**Stated exercise 1:**
Based on the cover letter, explain why the writer made the document titled Application Info.
**Stated exercise 2:**
According to the cover letter, how many jobs has the writer held?
**Stated exercise 3:**
Rewrite the cover letter from "Years ago, I" up to and including "thirty-six years old.", changing "document" to "file".

**Selection:**
Eugene Franklin

Cover Letter Beta Test #(God Knows)

Sunday, October 4, 2020

Dear Sir or Madam,

Years ago, I created a utilitarian document titled Application Info. because job applications ask for the kind of information I can’t possibly recall in detail. Life has not been simple enough to recite my escapades from memory. The document lists places I’ve lived, schools I’ve attended, and work experiences. It tells me I’ve lived in ten different homes, moved eleven times (having returned to one address), attended nine schools, and held fourteen jobs. I’m thirty-six years old.

The unending quest for fulfilling employment necessitates such a document, and it causes me to circle the question of whether there’s something wrong with me. I dislike this mode of thought because I’ve decided that the premise– that there’s a standard of behavior that qualifies as normal– is unfounded. The human brain is too complicated a mechanism to be precisely categorized as normal and abnormal or healthy and unhealthy. We can only make guesses in these directions. A person deeply troubled by one set of circumstances adapts perfectly to another.

**Record set:**
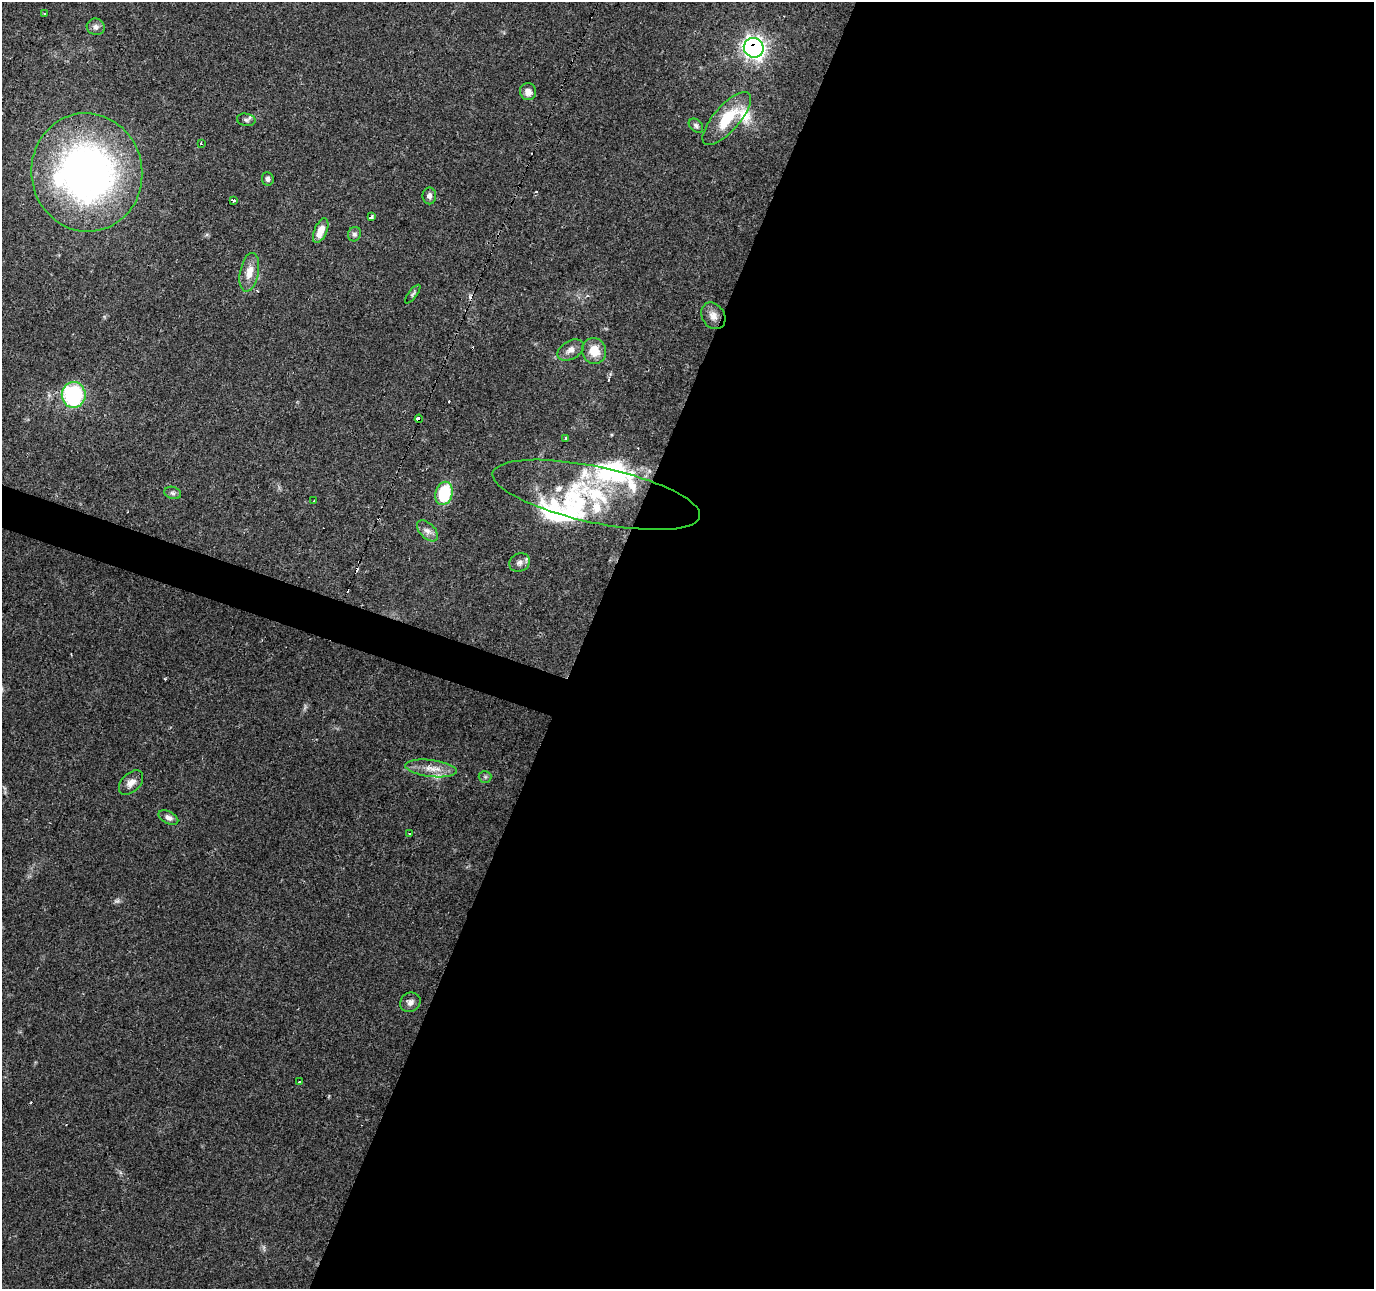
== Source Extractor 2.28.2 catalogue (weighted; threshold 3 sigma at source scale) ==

==

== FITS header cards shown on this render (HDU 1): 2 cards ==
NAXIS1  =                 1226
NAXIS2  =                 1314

**Full solution 1:**
Job applications ask for information the writer can't possibly recall in detail. Life has not been simple enough for the writer to recite those escapades from memory.

**Full solution 2:**
Fourteen.

**Full solution 3:**
Years ago, I created a utilitarian file titled Application Info. because job applications ask for the kind of information I can’t possibly recall in detail. Life has not been simple enough to recite my escapades from memory. The file lists places I’ve lived, schools I’ve attended, and work experiences. It tells me I’ve lived in ten different homes, moved eleven times (having returned to one address), attended nine schools, and held fourteen jobs. I’m thirty-six years old.